If you are scrolling With social media, you would think that everyone is crushing on her, especially entrepreneurs. They have the perfect life: all rainbows and sunshine and nine-figure ratings. Every day brings a new deal, big win and an elaborate post on LinkedIn/Twitter/Instagram to celebrate. But beneath that thin veneer, there is likely someone who is struggling with everyday life, just like you and me.
Want to get real for a second? Let’s be real. Starting a company is really hard. Life is really hard. And all kinds of people fight every single day, even when they seem to be doing very well.
I’m sharing my story because I want you to know that it’s okay to face challenges Psychological health. It does not diminish who you are or what you are trying to achieve. And I want you to know that this is completely normal.
Hi, I’m Dan
Looking back, it’s clear that I struggled with mental health issues most of my life. But a lot of focus came into focus when my mother passed away in March of 2019. We were so close.
When she died, I was deeply, deeply shocked by my foundation and have worked ever since to get back on my feet.
A global pandemic, some chronic back pain, an overwhelming amount of work stress…and I was really struggling. Usually a big risk taker and extrovert, I became introverted, depressed and anxious.
I kept this mostly private, and only shared it with close friends and family. I was concerned that sharing my mental health challenges might harm my company and my professional brand. I wondered if people would treat me differently.
But as I began to open up and share my experiences, I found many people with similar stories—people who felt alone in their struggles. So I’m here to help normalize these issues. It is my hope that sharing my challenges and some of the things I learned along the way may enable others who are struggling in silence to seek help and open up. Or at least, help them feel a little less alone.
A while back, at the recommendation of my sister (who happens to be a professor of psychology at the University of Oregon), I sought help in the form of therapy and psychiatry. These days, I see my therapist once a week and my psychiatrist twice a month. I’m still working through challenges, but I have a strong support network around me and I’m so grateful for that. I still get depressed and anxious at times, but I know I have a safety net. That’s a big deal.
1. Surround yourself with resources and support
There is something uniquely valuable about therapy. It’s one thing to talk to friends and family about your struggles — friends and family are great. But it is a very different experience to work with a professional who has no agenda other than to listen and help you.
Start by taking the first step toward finding a professional who can walk you down this path. Ask for therapist referrals from people you trust. Then take the second step by writing emails and making phone calls. It can be difficult to find someone to connect with, but don’t be discouraged! There is help out there and it makes a world of difference.
2. Start where you are
This may seem obvious but bear with me. At any given moment, you are in your place. Think of it as a road map with a big “You are here” dot. You may not want to be there. You may want to be in a completely different place. You may feel guilt or regret over past decisions that led you to where you are now. But you are where you are at that moment, and you cannot be anywhere else.

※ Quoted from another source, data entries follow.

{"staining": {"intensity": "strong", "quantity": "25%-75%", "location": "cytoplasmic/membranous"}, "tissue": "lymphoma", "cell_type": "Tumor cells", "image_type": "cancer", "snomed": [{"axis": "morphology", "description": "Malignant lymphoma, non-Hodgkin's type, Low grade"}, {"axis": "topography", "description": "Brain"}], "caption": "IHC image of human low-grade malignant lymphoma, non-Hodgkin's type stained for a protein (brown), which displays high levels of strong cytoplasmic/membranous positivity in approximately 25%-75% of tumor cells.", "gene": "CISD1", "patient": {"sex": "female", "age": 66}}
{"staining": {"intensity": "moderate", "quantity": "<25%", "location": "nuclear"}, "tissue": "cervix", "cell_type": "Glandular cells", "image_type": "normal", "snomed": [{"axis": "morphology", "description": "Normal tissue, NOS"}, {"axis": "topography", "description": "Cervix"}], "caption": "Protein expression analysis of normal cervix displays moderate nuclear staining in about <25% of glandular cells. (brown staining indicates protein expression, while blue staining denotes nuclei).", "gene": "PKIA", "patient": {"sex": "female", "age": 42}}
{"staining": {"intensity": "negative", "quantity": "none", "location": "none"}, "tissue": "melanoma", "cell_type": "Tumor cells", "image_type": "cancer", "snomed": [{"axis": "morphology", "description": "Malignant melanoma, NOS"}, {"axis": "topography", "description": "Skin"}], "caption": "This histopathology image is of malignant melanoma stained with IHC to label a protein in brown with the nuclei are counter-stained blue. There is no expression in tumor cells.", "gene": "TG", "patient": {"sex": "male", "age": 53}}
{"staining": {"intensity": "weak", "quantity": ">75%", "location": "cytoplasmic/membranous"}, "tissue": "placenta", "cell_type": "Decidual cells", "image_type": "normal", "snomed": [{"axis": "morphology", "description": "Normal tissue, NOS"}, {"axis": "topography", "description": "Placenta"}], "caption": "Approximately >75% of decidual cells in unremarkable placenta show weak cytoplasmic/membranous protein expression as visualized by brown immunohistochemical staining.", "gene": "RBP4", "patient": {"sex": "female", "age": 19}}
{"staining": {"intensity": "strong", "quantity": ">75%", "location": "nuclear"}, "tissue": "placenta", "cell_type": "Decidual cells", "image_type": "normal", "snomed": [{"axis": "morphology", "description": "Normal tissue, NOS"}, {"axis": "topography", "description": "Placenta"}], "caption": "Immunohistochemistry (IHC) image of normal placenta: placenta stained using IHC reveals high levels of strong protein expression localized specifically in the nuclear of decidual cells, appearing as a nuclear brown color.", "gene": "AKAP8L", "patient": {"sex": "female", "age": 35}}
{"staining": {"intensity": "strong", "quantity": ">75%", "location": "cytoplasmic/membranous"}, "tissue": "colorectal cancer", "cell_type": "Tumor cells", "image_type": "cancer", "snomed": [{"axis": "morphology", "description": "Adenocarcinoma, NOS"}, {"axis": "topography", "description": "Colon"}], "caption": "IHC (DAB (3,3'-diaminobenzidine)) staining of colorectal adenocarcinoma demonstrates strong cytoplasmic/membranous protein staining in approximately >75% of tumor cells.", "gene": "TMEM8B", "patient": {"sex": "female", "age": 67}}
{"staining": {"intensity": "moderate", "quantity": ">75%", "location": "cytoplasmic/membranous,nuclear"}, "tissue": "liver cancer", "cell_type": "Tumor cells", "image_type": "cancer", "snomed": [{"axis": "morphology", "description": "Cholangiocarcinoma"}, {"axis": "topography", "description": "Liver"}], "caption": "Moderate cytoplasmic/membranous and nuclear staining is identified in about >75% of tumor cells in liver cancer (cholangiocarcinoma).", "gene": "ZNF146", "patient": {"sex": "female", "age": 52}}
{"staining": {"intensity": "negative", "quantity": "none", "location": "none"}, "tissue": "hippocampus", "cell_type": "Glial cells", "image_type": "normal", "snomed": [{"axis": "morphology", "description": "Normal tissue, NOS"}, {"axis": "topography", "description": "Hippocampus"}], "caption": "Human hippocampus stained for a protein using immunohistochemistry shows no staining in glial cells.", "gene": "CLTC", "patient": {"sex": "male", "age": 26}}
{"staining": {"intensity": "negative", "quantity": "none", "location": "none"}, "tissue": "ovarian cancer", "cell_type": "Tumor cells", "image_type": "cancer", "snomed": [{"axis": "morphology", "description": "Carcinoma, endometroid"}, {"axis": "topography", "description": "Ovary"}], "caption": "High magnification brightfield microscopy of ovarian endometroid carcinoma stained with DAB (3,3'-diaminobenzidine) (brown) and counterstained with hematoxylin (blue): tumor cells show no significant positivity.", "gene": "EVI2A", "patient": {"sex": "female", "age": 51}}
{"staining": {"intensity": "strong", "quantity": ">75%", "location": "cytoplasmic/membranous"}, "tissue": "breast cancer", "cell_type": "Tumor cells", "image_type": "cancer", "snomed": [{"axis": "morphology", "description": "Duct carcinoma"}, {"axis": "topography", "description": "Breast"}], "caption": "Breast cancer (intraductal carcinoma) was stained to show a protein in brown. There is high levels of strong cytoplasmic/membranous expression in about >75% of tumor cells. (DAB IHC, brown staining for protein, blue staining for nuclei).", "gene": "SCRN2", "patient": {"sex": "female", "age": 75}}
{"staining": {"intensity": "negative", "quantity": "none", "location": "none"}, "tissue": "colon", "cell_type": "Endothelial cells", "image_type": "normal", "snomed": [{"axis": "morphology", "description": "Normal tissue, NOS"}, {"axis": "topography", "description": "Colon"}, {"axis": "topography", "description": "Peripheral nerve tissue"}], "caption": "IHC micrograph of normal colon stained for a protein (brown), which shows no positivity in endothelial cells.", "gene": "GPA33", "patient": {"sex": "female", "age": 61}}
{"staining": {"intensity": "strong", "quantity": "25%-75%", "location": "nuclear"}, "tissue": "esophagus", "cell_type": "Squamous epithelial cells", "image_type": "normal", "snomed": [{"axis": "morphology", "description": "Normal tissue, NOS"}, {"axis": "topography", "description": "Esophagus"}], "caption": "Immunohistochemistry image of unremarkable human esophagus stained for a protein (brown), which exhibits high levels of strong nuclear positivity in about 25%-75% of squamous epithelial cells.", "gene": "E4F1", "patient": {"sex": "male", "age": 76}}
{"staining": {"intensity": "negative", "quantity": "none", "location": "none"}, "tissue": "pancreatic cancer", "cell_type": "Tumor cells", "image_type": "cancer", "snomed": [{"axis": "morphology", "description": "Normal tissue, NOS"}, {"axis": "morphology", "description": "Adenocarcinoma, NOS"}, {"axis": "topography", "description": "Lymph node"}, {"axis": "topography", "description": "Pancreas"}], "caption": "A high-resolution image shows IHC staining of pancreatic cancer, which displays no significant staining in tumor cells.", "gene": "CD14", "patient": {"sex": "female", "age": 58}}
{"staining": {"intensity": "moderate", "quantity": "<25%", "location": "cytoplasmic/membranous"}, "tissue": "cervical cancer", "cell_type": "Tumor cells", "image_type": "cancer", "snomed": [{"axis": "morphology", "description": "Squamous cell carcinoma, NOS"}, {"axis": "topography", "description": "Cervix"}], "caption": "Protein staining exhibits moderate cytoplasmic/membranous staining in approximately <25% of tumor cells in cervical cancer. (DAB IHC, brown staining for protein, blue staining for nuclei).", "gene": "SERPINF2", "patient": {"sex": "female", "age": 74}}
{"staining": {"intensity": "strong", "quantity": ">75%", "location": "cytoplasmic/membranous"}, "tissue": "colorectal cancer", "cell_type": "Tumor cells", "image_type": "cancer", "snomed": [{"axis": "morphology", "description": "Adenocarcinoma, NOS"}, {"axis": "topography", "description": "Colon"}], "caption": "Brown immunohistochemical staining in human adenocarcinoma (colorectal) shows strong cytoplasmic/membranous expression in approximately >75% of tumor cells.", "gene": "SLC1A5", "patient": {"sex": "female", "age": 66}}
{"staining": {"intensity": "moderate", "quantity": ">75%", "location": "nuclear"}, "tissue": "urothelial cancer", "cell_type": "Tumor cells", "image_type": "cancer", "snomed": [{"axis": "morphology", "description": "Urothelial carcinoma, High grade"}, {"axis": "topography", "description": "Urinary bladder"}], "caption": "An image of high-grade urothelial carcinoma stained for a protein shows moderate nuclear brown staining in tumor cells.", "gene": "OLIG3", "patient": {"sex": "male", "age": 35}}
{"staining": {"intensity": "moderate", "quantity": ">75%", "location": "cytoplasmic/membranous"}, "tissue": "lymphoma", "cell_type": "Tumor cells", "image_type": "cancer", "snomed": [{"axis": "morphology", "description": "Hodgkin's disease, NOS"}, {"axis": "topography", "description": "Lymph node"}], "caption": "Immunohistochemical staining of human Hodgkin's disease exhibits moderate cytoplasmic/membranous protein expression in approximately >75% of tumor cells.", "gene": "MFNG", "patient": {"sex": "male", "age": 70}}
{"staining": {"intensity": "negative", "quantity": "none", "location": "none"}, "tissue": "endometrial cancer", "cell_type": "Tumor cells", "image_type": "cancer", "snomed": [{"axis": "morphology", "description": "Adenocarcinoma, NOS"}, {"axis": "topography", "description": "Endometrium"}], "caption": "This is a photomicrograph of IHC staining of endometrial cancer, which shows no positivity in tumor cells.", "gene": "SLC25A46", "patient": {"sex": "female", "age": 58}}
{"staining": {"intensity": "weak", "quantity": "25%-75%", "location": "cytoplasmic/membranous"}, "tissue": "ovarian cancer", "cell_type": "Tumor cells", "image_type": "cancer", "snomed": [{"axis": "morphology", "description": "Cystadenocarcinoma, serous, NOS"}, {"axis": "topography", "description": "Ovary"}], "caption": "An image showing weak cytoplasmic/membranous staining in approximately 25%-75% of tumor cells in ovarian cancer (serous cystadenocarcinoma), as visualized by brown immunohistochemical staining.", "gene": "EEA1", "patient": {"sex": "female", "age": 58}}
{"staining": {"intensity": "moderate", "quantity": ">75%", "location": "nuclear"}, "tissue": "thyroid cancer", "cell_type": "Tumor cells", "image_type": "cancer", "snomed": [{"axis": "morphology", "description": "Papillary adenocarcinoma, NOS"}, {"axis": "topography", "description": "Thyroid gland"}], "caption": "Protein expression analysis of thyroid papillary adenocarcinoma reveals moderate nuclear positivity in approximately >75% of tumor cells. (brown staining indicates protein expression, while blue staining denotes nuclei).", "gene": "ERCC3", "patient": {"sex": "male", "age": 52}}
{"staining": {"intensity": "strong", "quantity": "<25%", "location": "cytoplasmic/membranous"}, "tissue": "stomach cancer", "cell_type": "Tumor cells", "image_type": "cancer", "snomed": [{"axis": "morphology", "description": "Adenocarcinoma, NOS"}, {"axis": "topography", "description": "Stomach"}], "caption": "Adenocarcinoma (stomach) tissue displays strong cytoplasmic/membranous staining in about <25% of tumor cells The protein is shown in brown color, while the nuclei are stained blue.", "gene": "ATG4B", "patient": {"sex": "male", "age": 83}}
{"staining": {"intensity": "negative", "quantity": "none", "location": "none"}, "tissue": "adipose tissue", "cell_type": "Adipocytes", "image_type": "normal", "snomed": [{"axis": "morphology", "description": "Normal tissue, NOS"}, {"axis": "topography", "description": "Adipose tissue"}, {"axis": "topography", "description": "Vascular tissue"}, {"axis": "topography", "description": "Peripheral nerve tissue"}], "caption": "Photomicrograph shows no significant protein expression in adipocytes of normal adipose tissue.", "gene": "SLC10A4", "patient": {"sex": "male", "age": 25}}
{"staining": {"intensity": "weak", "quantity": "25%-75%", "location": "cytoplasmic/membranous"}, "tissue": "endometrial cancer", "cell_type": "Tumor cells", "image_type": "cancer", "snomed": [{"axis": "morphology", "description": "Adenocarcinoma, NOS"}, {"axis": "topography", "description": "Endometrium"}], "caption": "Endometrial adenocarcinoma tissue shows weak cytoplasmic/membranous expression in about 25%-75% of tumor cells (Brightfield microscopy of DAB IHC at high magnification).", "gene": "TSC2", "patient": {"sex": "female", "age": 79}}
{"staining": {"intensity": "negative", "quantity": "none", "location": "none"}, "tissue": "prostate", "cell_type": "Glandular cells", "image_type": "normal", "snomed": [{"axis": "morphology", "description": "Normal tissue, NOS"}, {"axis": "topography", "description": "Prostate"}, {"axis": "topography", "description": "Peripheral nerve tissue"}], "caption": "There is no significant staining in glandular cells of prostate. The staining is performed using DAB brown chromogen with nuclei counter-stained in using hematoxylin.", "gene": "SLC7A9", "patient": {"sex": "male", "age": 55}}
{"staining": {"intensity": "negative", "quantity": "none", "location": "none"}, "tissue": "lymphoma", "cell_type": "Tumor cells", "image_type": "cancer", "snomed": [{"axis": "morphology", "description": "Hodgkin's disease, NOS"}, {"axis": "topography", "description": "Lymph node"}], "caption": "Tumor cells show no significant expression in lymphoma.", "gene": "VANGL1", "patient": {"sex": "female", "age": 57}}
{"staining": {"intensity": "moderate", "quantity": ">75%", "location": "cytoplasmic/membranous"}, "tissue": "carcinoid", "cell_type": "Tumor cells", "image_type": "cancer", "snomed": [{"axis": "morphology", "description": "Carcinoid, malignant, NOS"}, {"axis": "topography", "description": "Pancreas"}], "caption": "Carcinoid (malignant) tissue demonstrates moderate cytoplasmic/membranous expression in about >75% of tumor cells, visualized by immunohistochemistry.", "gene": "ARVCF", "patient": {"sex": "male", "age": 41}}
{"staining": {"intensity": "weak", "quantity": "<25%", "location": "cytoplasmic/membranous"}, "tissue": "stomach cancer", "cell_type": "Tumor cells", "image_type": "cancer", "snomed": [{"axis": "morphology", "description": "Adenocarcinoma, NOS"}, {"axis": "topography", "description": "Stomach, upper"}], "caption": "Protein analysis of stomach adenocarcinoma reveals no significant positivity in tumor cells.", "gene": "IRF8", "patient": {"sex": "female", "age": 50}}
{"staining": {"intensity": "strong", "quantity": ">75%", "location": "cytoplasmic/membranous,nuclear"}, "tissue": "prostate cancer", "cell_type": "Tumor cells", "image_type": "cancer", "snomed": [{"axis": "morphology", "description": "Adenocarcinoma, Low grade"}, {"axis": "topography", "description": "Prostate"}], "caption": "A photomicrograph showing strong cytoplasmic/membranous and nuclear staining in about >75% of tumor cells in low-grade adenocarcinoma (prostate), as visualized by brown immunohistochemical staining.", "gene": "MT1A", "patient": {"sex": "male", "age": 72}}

Start there and then decide where to go next.
3. Think management more than solution
Entrepreneurs naturally approach problems from a solutions perspective. That’s just what we do. But there are some things that aren’t resolved (at least not right away). This process is crucial to progress. There is no magic bullet for freedom from depression and anxiety. Instead, work each day to manage your way through it.
4. Embrace all of life, even the difficult parts
This is easier said than done, especially since some of the hard parts are really tough. But that’s what makes life, life. The human condition contains many trials and you will experience them all: the good, the bad and the ugly.
Wrap your arms around your entire life. The resistance of the hard parts only increases the pain.
5. Recognize the resistance and lubricate around it
That’s big. It is normal to feel resistance from hard objects. We don’t want our loved ones to die. We don’t want layoffs. We don’t want to have difficult conversations. We don’t want our mental health to suffer. There are a lot of things we don’t want in our lives, but they are all the same.
Step One: Observe and recognize the resistance within you. No judgment, just an observation.
Step two: don’t fight it. Your instinct may be to fight back, but that won’t get very far. Instead, try to soften around him. Let the resistance melt.
Just be nice to yourself. These things are hard and you do your best.
Finally, if you are struggling, please know that you are not alone. Feel free to reach out to me on social media (I’m easy to find) and I’ll be happy to be your resource and help you in any way I can. Life is hard, but it’s better together.
If you or someone you know is going through a crisis, here are some free resources available to help 24/7:
• The National Suicide Prevention Lifeline Call 800-273-TALK (8255) to speak with a trained crisis counselor 24/7.
• Crisis text font Text NAMI to 741-741. Connect with a trained crisis counselor to receive free 24/7 support via text message.